En marge du Forum social mondial de Bamako :

le bien-fondé du prélèvement compensatoire

(taxe de compensation des subventions)

J'ai été frappé en circulant dans la ville de Bamako par le nombre important de publicités en faveur de la consommation de lait ou de produits laitiers. J'ai cherché à savoir ce qui se cachait sous les différentes marques qui s'étalaient sur les tableaux publicitaires. Je n'ai trouvé que des produits laitiers fabriqué à partir de lait en poudre exporté par l'Union Européenne.
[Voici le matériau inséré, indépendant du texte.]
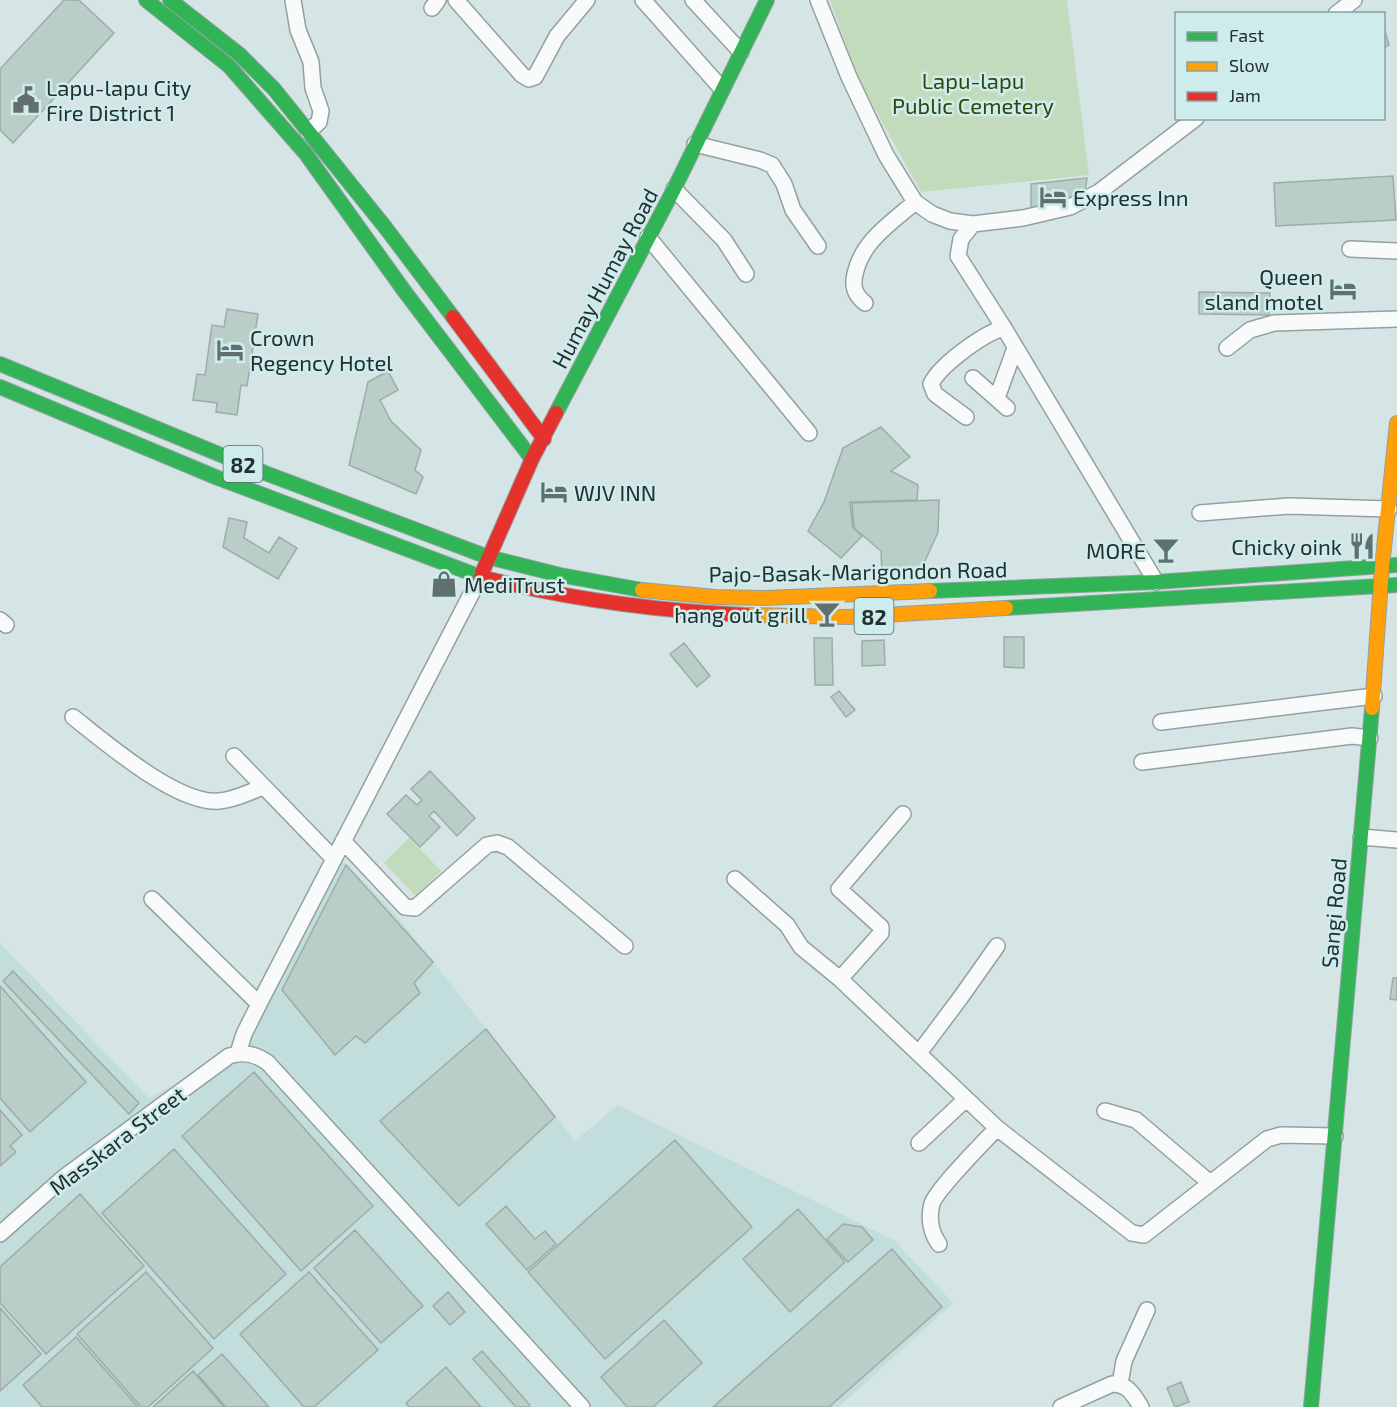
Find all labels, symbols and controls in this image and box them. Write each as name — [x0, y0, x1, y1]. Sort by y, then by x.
legend — [1175, 12, 1385, 120]
text: Fast — [1229, 24, 1264, 46]
text: Slow — [1229, 54, 1270, 76]
park label: Lapu-lapu Public Cemetery — [892, 67, 1054, 118]
place label: Lapu-lapu City Fire District 1 — [46, 74, 192, 125]
text: Jam — [1229, 84, 1261, 106]
public building icon: Lapu-lapu City Fire District 1 — [11, 85, 41, 115]
hotel icon: Express Inn — [1038, 182, 1068, 212]
street label: Humay Humay Road — [546, 184, 662, 372]
place label: Express Inn — [1073, 184, 1189, 210]
place label: Queen sland motel — [1204, 263, 1323, 314]
hotel icon: Queen sland motel — [1328, 274, 1358, 304]
place label: Crown Regency Hotel — [250, 324, 393, 375]
hotel icon: Crown Regency Hotel — [215, 335, 245, 365]
road number: 82 — [224, 446, 262, 482]
hotel icon: WJV INN — [539, 477, 569, 507]
place label: WJV INN — [574, 479, 656, 505]
restaurant icon: Chicky oink — [1347, 531, 1377, 561]
place label: Chicky oink — [1231, 533, 1342, 559]
bar icon: MORE — [1151, 535, 1181, 565]
place label: MORE — [1086, 537, 1146, 563]
street label: Pajo-Basak-Marigondon Road — [708, 555, 1008, 588]
shop icon: MediTrust — [429, 569, 459, 599]
place label: MediTrust — [464, 571, 565, 597]
road number: 82 — [854, 598, 894, 634]
bar icon: hang out grill — [812, 599, 842, 629]
place label: hang out grill — [674, 601, 807, 627]
street label: Sangi Road — [1315, 857, 1351, 969]
street label: Masskara Street — [44, 1080, 190, 1200]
Auparavant, sur la route, en venant du Burkina Faso, nous nous sommes arrêtés pour visiter deux laiteries. La première à Sikasso. Nous avons demandé l'autorisation de visiter la laiterie qui annonçait des produits laitiers "au lait pur de vache". La visite nous a été refusé sous prétexte qu'à l'heure où nous nous sommes présentés, il n'y avait pas de lait à transformer. Après quelques minutes de conversation, le gérant nous a avoué qu'il ne transformait, en ce mois de janvier, que du lait en poudre importé. La laiterie avait été mise en place pour transformer le lait produit localement. Mais pour des raisons financières, ils avaient abandonné le lait local au profit du lait en poudre importé venu d'Europe. Le problème est simple : en janvier la production locale est en forte diminution et donc le prix du lait frais augmente. Il faut compter 300 F pour acheter un litre de lait frais alors qu'avec 200 F on peut acheter suffisamment de poudre de lait importé pour reconstituer un litre de lait...
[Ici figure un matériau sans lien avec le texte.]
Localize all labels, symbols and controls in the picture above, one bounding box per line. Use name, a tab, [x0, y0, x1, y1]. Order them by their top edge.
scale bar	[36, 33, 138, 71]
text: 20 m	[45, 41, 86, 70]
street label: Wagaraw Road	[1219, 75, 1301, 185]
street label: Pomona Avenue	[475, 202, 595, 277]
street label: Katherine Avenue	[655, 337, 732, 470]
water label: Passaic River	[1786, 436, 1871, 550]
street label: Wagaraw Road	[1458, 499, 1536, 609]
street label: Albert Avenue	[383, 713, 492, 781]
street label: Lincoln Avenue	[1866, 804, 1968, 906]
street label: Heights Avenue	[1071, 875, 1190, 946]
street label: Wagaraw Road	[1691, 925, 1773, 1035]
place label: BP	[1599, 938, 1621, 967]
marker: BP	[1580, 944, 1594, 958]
Nous avons poursuivi notre route jusqu'à Koumantou où nous sommes tombé sur une très belle laiterie remise à neuf. Nous avons été très bien accueilli. Nous avons pu visiter les différentes salles. Pendant notre visite, nous avons vu, par deux fois, de jeunes éleveurs livrer du lait frais. L'un deux était en moto, l'autre en vélo. En échangeant avec le responsable nous avons essayé de comprendre pourquoi leur laiterie continuait à pouvoir se fournir en lait local alors que d'autres avaient du abandonner. Nous avons compris que la laiterie fonctionnait sur le mode d'une coopérative dont les groupements d'éleveurs des environs étaient membres. C'est dire qu'un important travail en amont de la laiterie proprement dite avait été réalisé pour que tous les bénéficiaires se sentent partie prenante. Nous avons deviné également que les membres de la laiterie - producteurs et transformateurs - devaient se contenter de gains faibles puisque sur place, la laiterie cédait son lait pasteurisé à 300 F le litre.

Et voilà qu'au retour de Bamako, je reçois deux documents.

Le premier est une étude très détaillé intitulée :


Le dumping total des produits laitiers de l'Union européenne de 1996 à 2002
par Jacques Berthelot, de Solidarité (http://solidarite.asso.fr) du 2 février 2006. L'étude montre que pour 2006 le dumping total des produits laitiers de l'Union Européenne sera de l'ordre de 38 %.

Le second rend compte du memorandum présenté par la commission de l'agriculture de la CEDEAO à la rencontre des chefs d'Etats du 12/01/2006. Ce document propose de protéger davantage certaines productions agricoles (jusqu'à 50 %, alors qu'à l'intérieur de l'UEMOA le maximum est actuellement de 20 %). Il propose également de mettre en place trois mécanismes complémentaires.

1. Un mécanisme de sauvegarde pour l'agriculture.

2. Une taxe dégressive de protection.

3. Un prélèvement compensatoire.

Ce dernier est destiné à neutraliser les effets de concurrence déloyale induits par les subventions des pays exportateurs.

C'est ce mécanisme qui nous intéresse ici. Voyons ce que cela entraînerait s'il était appliqué au lait en poudre importé de l'Europe. Faisons l'hypothèse que ces subventions sont répercutées intégralement sur les prix de vente. Un produit qui, sans subvention, aurait été vendu 100 F à l'exportation, sera vendu 62 F (grâce au dumping de 38 %). On va donc lui appliquer un prélèvement de 61 %, pour effacer ce dumping. Il "retrouve" ainsi sa valeur réelle : 100 F. Sur ces 100 F, nous pouvons maintenant appliquer les droits de douane ordinaires de l'ordre de 5 à 20 % actuellement (à l'intérieur de l'UEMOA).

En appliquant un tel mécanisme au lait en poudre, le prix d'un litre de lait reconstitué passerait de 200 F à 380 F. Le lait local serait à nouveau concurrentiel. Tout ou partie de ce prélèvement pourrait être orienté vers le développement de la filière lait. Cela permettrait, notamment, d'accompagner les éleveurs (en amont des laiteries) pour mettre en place un réseau de distribution d'aliments pour bétail... Et en quelques années la production de lait, encore faible, pourrait croître rapidement.